Department of Biochemistry, Pusan National University School of Medicine, Yangsan, South Korea.
Mol Cancer. 2010 Jul 28;9:199. doi: 10.1186/1476-4598-9-199.
The development of new modulator possessing high efficacy, low toxicity and high selectivity is a pivotal approach to overcome P-glycoprotein (P-gp) mediated multidrug resistance (MDR) in cancer treatment. In this study, we suggest a new molecular mechanism that TRAIL (tumor necrosis factor-related apoptosis-inducing ligand) down-regulates P-glycoprotein (P-gp) through inhibition of DNA-PKcs/Akt/GSK-3beta pathway and activation of caspases and thereby sensitize MDR cells to MDR-related drugs.
MDR variants, CEM/VLB10-2, CEM/VLB55-8 and CEM/VLB100 cells, with gradually increased levels of P-gp derived from human lymphoblastic leukemia CEM cells, were gradually more susceptible to TRAIL-induced apoptosis and cytotoxicity than parental CEM cells. The P-gp level of MDR variants was positively correlated with the levels of DNA-PKcs, pAkt, pGSK-3beta and c-Myc as well as DR5 and negatively correlated with the level of c-FLIPs. Hypersensitivity of CEM/VLB100 cells to TRAIL was accompanied by the activation of mitochondrial apoptotic pathway as well as the activation of initiator caspases. In addition, TRAIL-induced down-regulation of DNA-PKcs/Akt/GSK-3beta pathway and c-FLIP and up-regulation of cell surface expression of death receptors were associated with the increased susceptibility to TRAIL of MDR cells. Moreover, TRAIL inhibited P-gp efflux function via caspase-3-dependent degradation of P-gp as well as DNA-PKcs and subsequently sensitized MDR cells to MDR-related drugs such as vinblastine and doxorubicin. We also found that suppression of DNA-PKcs by siRNA enhanced the susceptibility of MDR cells to vincristine as well as TRAIL via down-regulation of c-FLIP and P-gp expression and up-regulation of DR5.

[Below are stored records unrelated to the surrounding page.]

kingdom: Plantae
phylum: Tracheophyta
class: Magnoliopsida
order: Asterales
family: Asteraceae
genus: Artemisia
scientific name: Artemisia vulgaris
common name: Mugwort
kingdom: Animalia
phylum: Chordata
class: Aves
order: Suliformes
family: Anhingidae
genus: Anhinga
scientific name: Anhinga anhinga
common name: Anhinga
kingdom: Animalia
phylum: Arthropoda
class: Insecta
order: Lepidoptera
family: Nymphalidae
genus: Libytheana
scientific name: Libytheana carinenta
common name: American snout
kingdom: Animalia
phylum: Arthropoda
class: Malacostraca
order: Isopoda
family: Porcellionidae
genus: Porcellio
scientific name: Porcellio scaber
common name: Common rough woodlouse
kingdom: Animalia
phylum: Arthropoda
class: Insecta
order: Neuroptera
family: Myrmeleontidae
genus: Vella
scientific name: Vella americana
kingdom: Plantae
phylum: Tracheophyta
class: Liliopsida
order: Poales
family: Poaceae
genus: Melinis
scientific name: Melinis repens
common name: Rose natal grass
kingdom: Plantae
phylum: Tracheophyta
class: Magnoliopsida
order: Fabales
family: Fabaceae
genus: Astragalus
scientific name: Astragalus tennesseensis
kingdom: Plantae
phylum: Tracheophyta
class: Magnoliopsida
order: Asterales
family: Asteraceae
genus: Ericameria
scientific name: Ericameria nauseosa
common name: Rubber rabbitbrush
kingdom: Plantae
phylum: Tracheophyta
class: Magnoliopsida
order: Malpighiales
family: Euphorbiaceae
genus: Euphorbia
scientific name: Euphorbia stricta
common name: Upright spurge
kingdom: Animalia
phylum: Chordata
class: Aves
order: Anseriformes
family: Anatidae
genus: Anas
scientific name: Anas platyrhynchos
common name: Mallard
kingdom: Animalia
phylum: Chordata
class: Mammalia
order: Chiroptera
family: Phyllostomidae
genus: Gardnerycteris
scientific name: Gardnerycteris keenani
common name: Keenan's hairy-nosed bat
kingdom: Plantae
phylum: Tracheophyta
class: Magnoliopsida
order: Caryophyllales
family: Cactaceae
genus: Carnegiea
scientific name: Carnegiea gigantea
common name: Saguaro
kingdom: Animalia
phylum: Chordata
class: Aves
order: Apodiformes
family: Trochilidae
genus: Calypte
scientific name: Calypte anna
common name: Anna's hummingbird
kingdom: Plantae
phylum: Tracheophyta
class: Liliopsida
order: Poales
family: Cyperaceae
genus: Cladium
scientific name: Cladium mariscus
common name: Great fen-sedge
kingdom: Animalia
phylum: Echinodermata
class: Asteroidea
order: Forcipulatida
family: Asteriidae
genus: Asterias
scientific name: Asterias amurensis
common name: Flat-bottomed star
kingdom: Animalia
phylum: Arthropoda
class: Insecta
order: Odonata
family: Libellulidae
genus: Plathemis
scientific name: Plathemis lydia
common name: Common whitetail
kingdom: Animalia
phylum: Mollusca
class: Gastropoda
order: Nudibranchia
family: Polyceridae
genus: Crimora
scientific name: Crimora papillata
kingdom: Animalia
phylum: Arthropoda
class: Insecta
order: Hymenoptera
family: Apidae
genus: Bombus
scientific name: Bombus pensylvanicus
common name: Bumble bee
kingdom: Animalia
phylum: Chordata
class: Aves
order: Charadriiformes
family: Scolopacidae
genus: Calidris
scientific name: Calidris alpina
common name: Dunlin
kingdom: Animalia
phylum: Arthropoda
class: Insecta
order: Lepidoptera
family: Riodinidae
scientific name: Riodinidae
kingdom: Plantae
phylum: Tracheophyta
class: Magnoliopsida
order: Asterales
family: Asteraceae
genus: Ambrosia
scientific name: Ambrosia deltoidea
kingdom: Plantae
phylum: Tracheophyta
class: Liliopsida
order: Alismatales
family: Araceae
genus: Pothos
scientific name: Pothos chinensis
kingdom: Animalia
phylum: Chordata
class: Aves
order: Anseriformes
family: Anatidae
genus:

This study showed for the first time that the MDR variant of CEM cells was hypersensitive to TRAIL due to up-regulation of DR5 and concomitant down-regulation of c-FLIP, and degradation of P-gp and DNA-PKcs by activation of caspase-3 might be important determinants of TRAIL-induced sensitization of MDR cells to MDR-related drugs. Therefore, combination of TRAIL and chemotherapeutic drugs may be a good strategy for treatment of cancer with multidrug resistance.
开发具有高效、低毒和高选择性的新型调节剂是克服癌症治疗中 P-糖蛋白(P-gp)介导的多药耐药(MDR)的关键方法。在这项研究中,我们提出了一种新的分子机制,即 TRAIL(肿瘤坏死因子相关凋亡诱导配体)通过抑制 DNA-PKcs/Akt/GSK-3β 途径和激活半胱天冬酶来下调 P-糖蛋白(P-gp),从而使 MDR 细胞对 MDR 相关药物敏感。
源自人白血病 CEM 细胞的 MDR 变体 CEM/VLB10-2、CEM/VLB55-8 和 CEM/VLB100 细胞,其 P-gp 水平逐渐升高,对 TRAIL 诱导的凋亡和细胞毒性的敏感性逐渐高于亲本 CEM 细胞。MDR 变体的 P-gp 水平与 DNA-PKcs、pAkt、pGSK-3β 和 c-Myc 以及 DR5 的水平呈正相关,与 c-FLIPs 的水平呈负相关。CEM/VLB100 细胞对 TRAIL 的超敏性伴随着线粒体凋亡途径的激活以及起始半胱天冬酶的激活。此外,TRAIL 诱导的 DNA-PKcs/Akt/GSK-3β 途径和 c-FLIP 的下调以及细胞表面死亡受体的上调与 MDR 细胞对 TRAIL 的敏感性增加有关。此外,TRAIL 通过 caspase-3 依赖性 P-gp 降解抑制 P-gp 外排功能,随后使 MDR 细胞对长春碱和阿霉素等 MDR 相关药物敏感。我们还发现,siRNA 抑制 DNA-PKcs 通过下调 c-FLIP 和 P-gp 表达以及上调 DR5,增强了 MDR 细胞对长春新碱和 TRAIL 的敏感性。
本研究首次表明,CEM 细胞的 MDR 变体对 TRAIL 敏感,这是由于 DR5 的上调和同时 c-FLIP 的下调,以及 caspase-3 的激活导致 P-gp 和 DNA-PKcs 的降解,这可能是 TRAIL 诱导 MDR 细胞对 MDR 相关药物敏感的重要决定因素。因此,TRAIL 与化疗药物的联合应用可能是治疗多药耐药癌症的一种很好的策略。